1min 13s 255ms 321us 733ns

50

19s 630ms 698us 731ns

1s 149ms 982us 374ns

12s 680ms 54us 844ns

5s 800ms 661us 513ns

25

14s 688ms 777us 997ns

1s 120ms 59us 687ns

12s 518ms 198us 788ns

1s 50ms 519us 522ns

Performance with differing amounts of frames using CUDA kernel

Frames

Total Time

Setup Time

Calculation Time

Write Time

100

4min 10s 389ms 335us 964ns

2s 139ms 793us 127ns

3min 22s 811ms 868us 815ns

45s 437ms 674us 22ns

75

4min 16s 535ms 842us 722ns

898ms 301us 662ns

3min 58s 287ms 648us 191ns

17s 349ms 892us 869ns

50

3min 21s 543ms 143us 507ns

839ms 248us 187ns

3min 17s 390ms 728us 987ns

3s 313ms 166us 333ns

25

3min 29s 606ms 801us 293ns

796ms 630us 221ns

3min 27s 603ms 875us 928ns

1s 206ms 295us 144ns

Performance with differing amounts of frames using our parallelized CPU code

We see that the write time scales non linearly with the amount of frames. The time difference did not matter much in the CPU code as the simulation is slower despite the write taking quite a bit of time. For the CUDA code it might be advisable to reduce the amount of frames to reduce the write time significantly. If the application would support it it would probably be beneficial to seperate the simulation into multiple smaller files to keep the writes performant. Ultimately a better parallizable and chunkable format would probably be advisable if one were to develop the simulation further. We don’t know why the writes take so much longer on the CUDA version than on the CPU version. NetCdf might have a maximum throughput problem when processing large files and wait for function calls asynchronously to finish. In that case the faster simulation would hinder the libraries ability to hide the write time behind the calculation time.

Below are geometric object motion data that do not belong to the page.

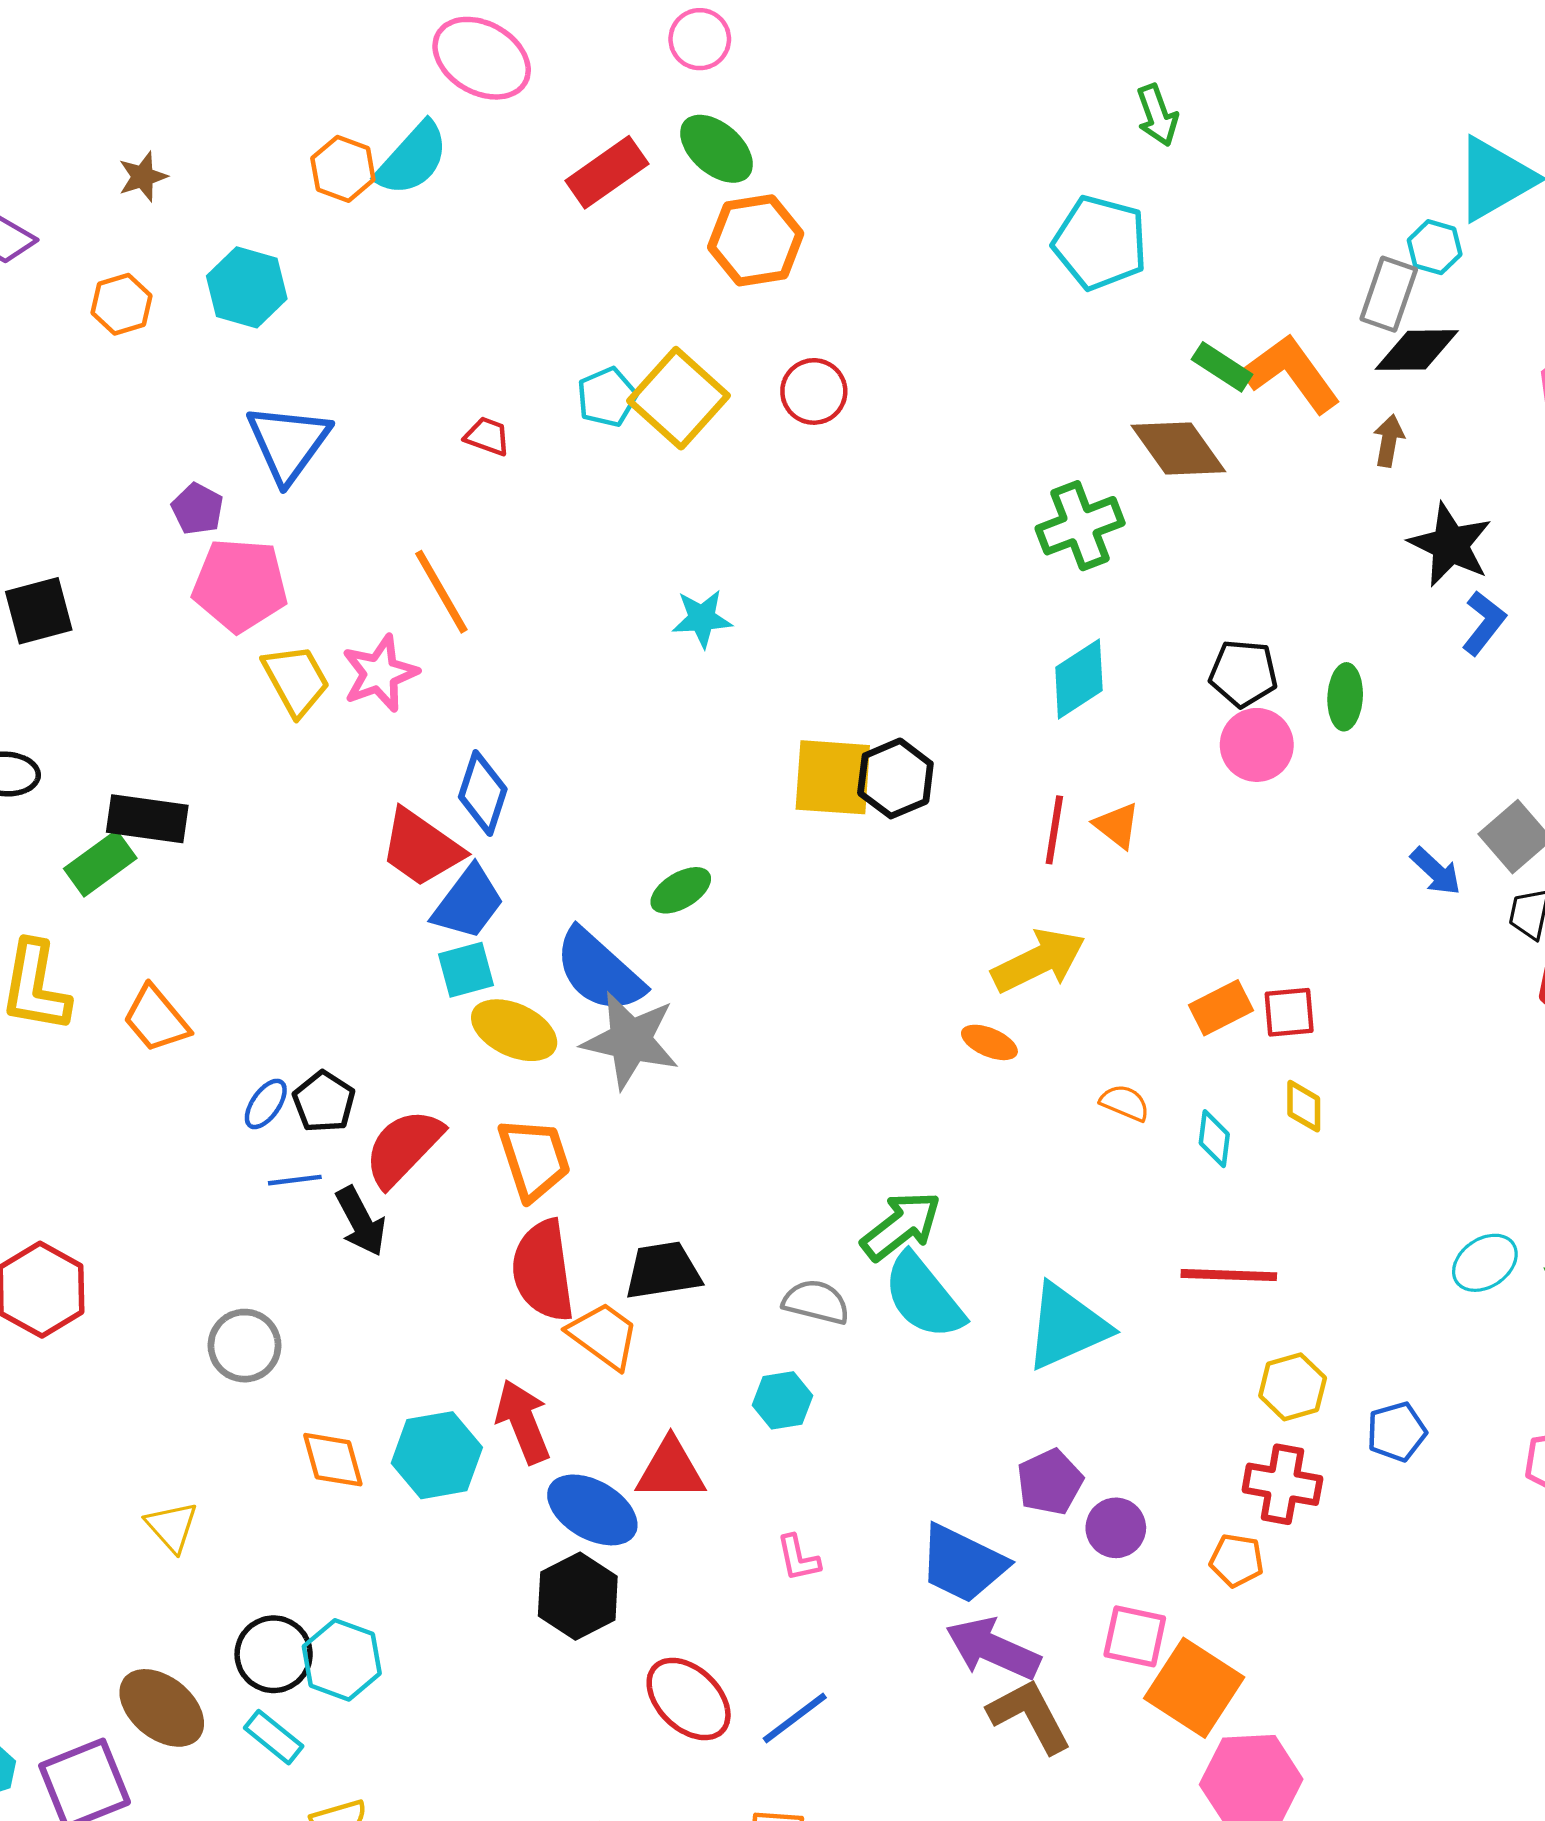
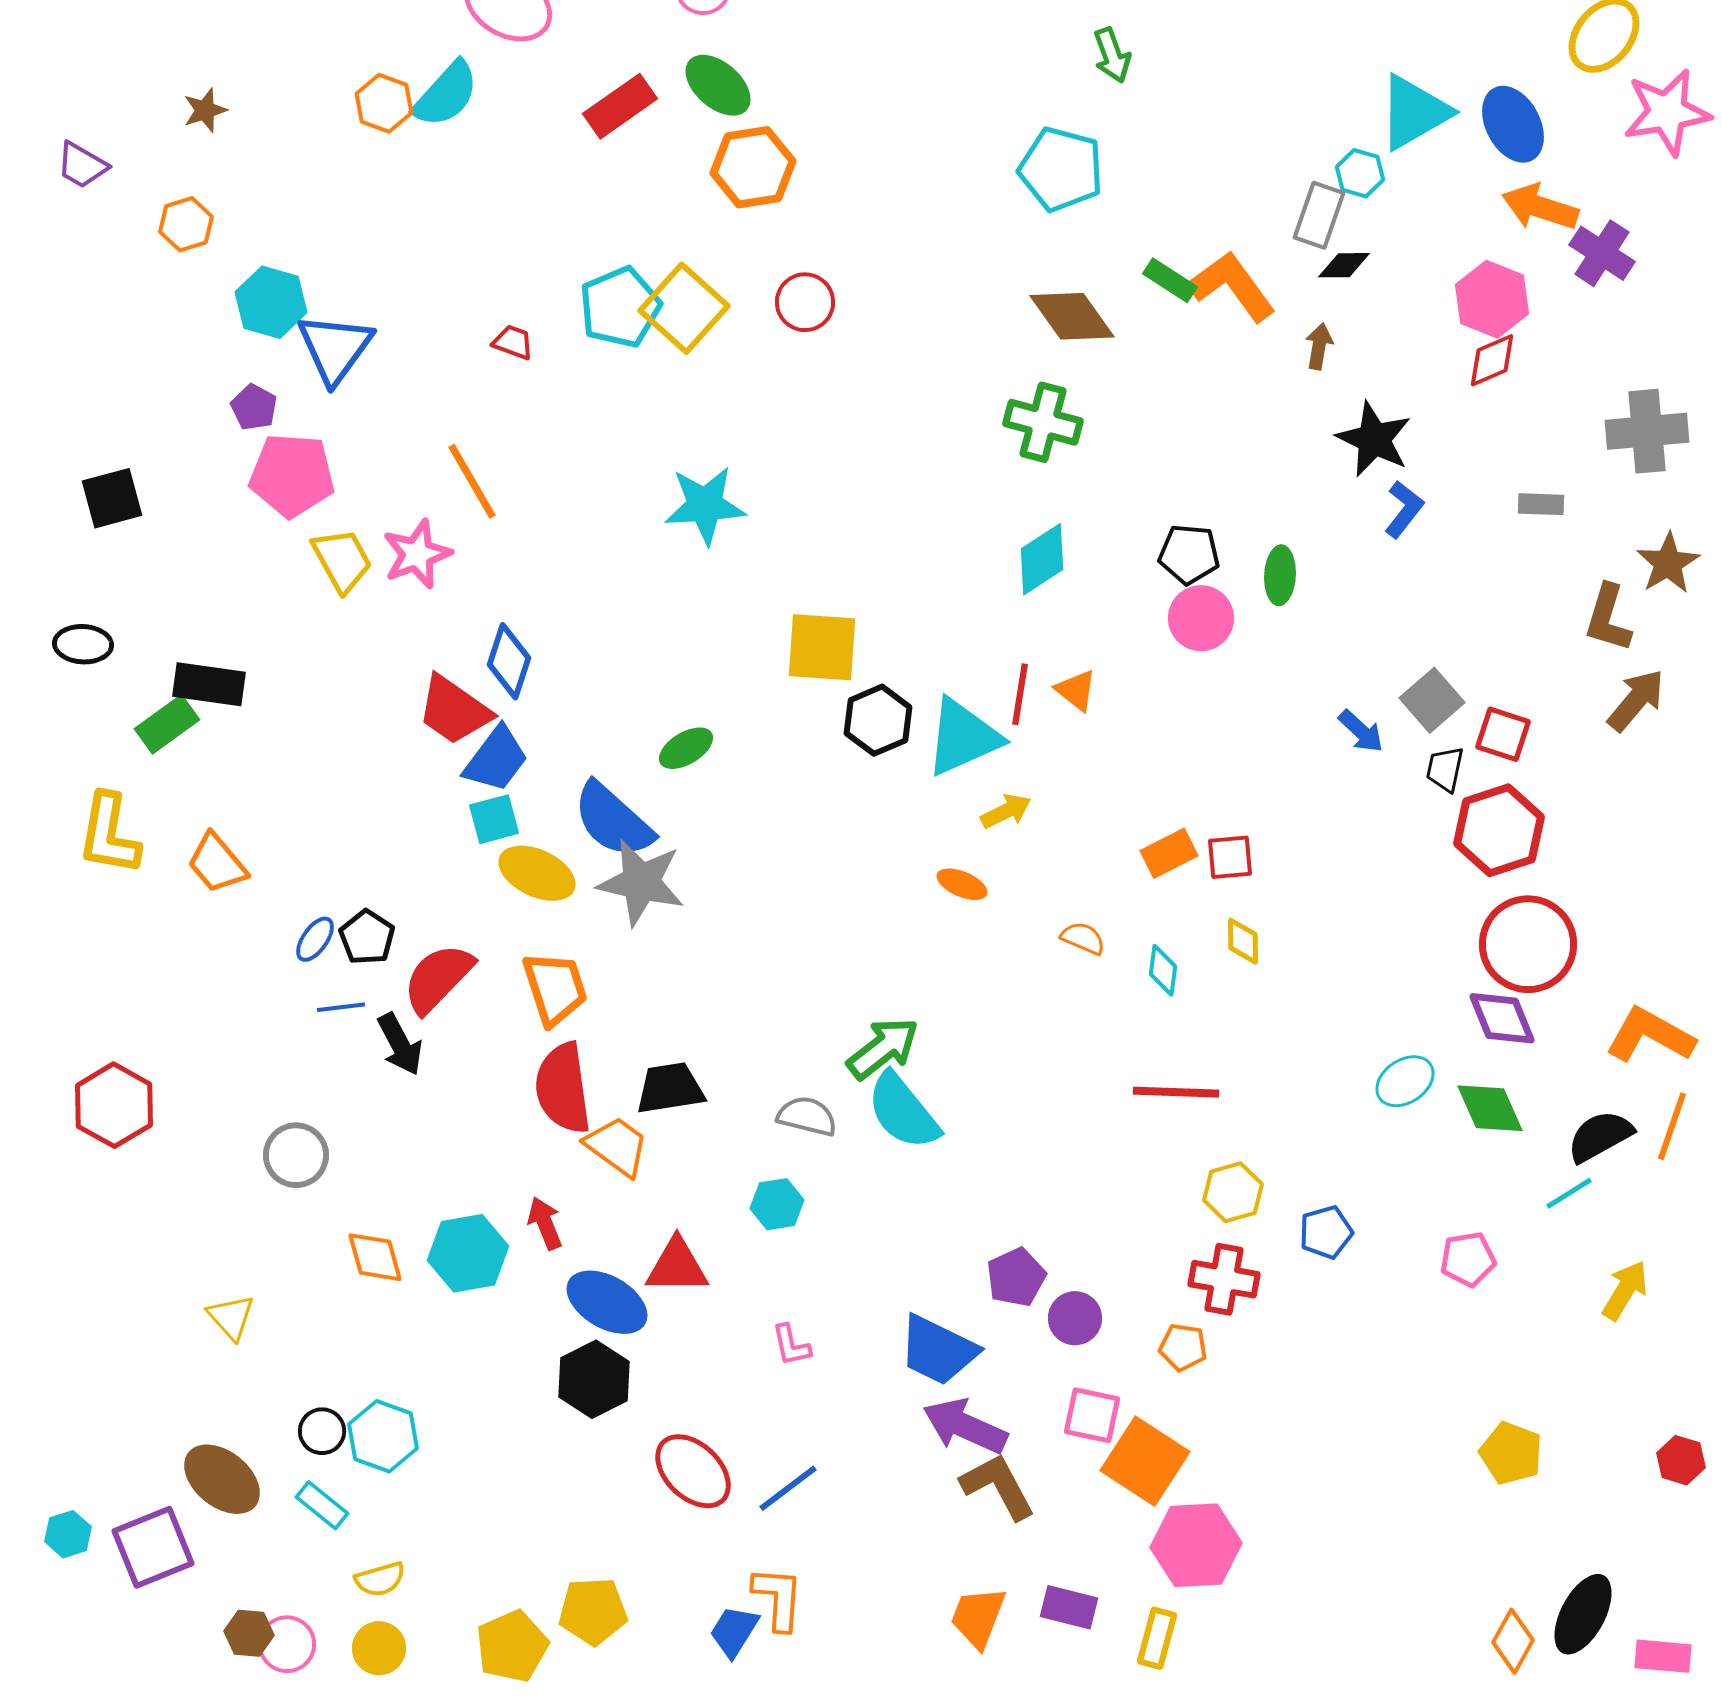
cyan hexagon: (247, 287) -> (271, 302), moved
black diamond: (1417, 350) -> (1344, 265), size x0.7
cyan pentagon: (607, 397) -> (620, 307), size x1.5
brown diamond: (1178, 449) -> (1072, 316), moved
green cross: (1080, 526) -> (1043, 422), turned 36
cyan star: (702, 619) -> (705, 505), size x1.5
black hexagon: (895, 778) -> (878, 720), moved
yellow arrow: (1039, 961) -> (1006, 811), size x0.6
cyan triangle: (1067, 1327) -> (963, 737), moved
red arrow: (523, 1422) -> (545, 1223), size x0.7
black circle: (274, 1654) -> (322, 1431), size x0.7

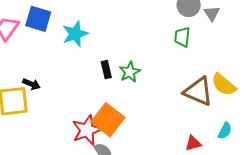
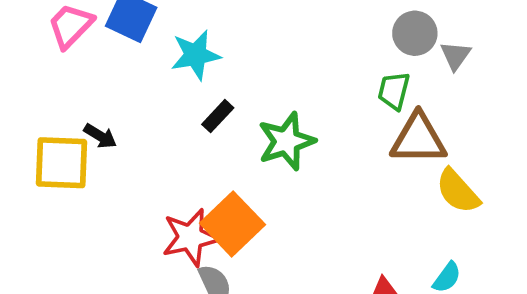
black rectangle: (106, 70) -> (218, 116), moved, turned 48
green star: (130, 72) -> (286, 141), size x1.4
brown triangle: (198, 91) -> (418, 139), moved, turned -32

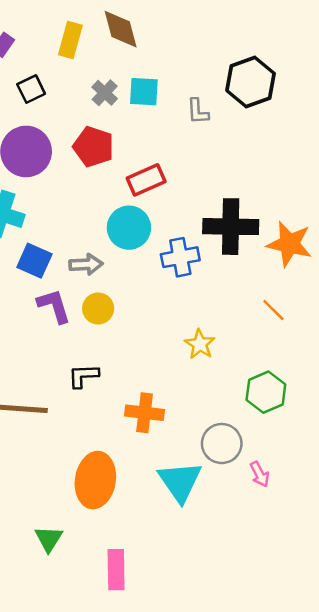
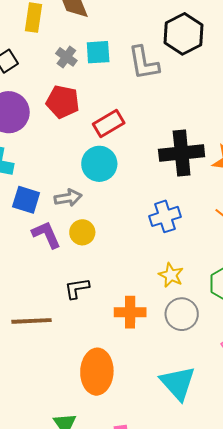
gray L-shape: (198, 111) -> (144, 63), size x1.6
blue cross: (180, 257) -> (165, 216), moved
yellow star: (200, 344) -> (171, 275), moved
gray circle: (222, 444) -> (182, 314), moved
cyan triangle: (180, 481) -> (178, 383), moved

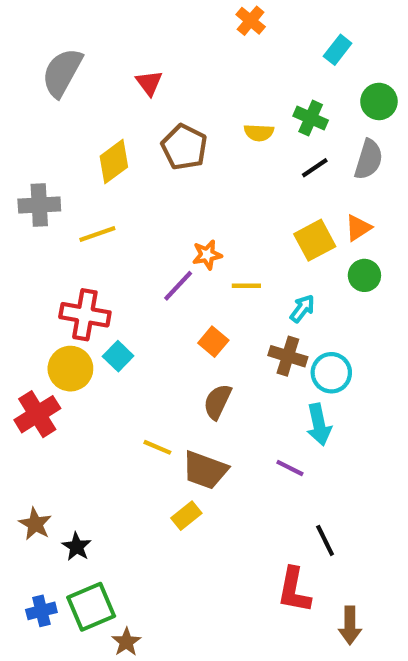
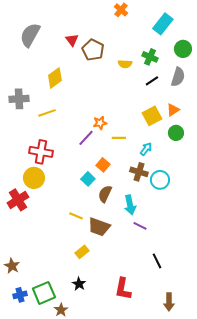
cyan rectangle: (338, 50) -> (163, 24), size x1.5
brown pentagon: (184, 147) -> (93, 50), moved
cyan square: (118, 356) -> (88, 179), moved
cyan arrow: (319, 425) -> (130, 205), moved
yellow rectangle: (186, 516) -> (82, 252), moved
brown star: (35, 524) -> (12, 266), moved
black star: (77, 547) -> (79, 284), moved
red L-shape: (294, 590) -> (123, 289), moved

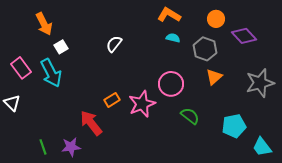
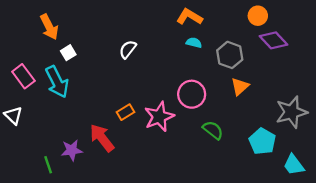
orange circle: (216, 19) -> (258, 16), moved
gray star: (260, 83) -> (291, 112), moved
cyan pentagon: (234, 126) -> (262, 141), turned -30
purple star: (71, 147) -> (72, 150), moved

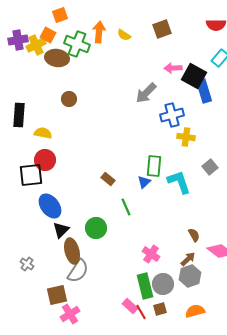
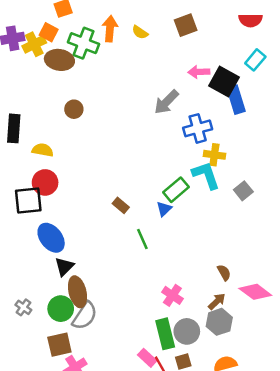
green rectangle: (154, 166) -> (176, 190), turned 45
cyan L-shape: (179, 182) -> (206, 175), moved
green circle: (96, 228) -> (61, 309), moved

We validated the calculation accuracy by using the same test cases as in the CPU version.

Tohoku Simulation with 1000m Cellsize, 100 Frames and 18000 seconds simulated time on CUDA

Goals

We had 2 goals for this individual phase:

  1. Increase performance by at least 2 times compared to the parallelized CPU code

  2. Don’t compromise the accuracy of the simulation while doing so

Regarding the calculation time we definitely achieved our first goal. We went from over 3 minutes to about 12 seconds, which is a speedup of about 15 times.

Regarding the total time though it depends a lot on the amount of frames. With low frames (<= 50) we still reached our goal with a speedup of about 9 times. If we increase the amount of frames to 100 though we reduce our speedup to a meager 1.25 times.

Regarding the calculation accuracy we reused the same test cases that we used for the CPU version and they all passed without any issues. So we assume the accuracy is good enough.